Kelly praised the faculty of the chiefs program, including family physicians Mark Greenawald, M.D., FAAFP; Leon McCrea, M.D., M.P.H., FAAFP; and Stacy Potts, M.D., M.Ed., FAAFP, for their passion and experience. She also benefited from the small subgroup of chiefs she was paired with.
“The most valuable part of that conference is that you’re sitting at a table with seven strangers,” she said, “but over the course of three days you really start building relationships with them. You are able to say, ‘This is what’s happening at my program and these are the things that I would like to change, but I’m not sure how.’ And then someone will say, ‘Oh, this is what we do.’ And then you also have peers that you’re able to talk to throughout the year. That’s helpful because as chief you are in somewhat of a lonely position where you’re not ‘just’ a resident, but you’re not faculty, either.”

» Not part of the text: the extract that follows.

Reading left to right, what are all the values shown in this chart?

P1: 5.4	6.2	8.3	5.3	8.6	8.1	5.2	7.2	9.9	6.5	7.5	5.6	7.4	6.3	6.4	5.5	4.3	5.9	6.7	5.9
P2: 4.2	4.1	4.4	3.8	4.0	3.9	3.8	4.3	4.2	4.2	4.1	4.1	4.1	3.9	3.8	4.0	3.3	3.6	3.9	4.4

Kelly, who grew up in a small California mountain town near Lake Tahoe, plans to stay at Dignity Health after graduation for an obstetrics fellowship. Beyond that, she sees herself in rural practice, a family medicine residency or both.
“I’m fine with both of those settings,” she said. “In medical school I was in the rural program, and I think that’s really when I fell in love with family medicine and saw how family medicine can do so much in smaller towns where you’re taking care of the community. There’s such a need for women’s health and obstetrics care in those areas, too.”
Kelly was one of 12 residents honored with the AAFP Award for Excellence in Graduate Medical Education in October 2023 during the Family Medicine Experience in Chicago. Applications for the 2024 awards are open through May 19. Honorees will receive a $2,500 scholarship, hotel accommodations, airfare and registration for the 2024 Family Medicine Experience, Sept. 24-28 in Phoenix.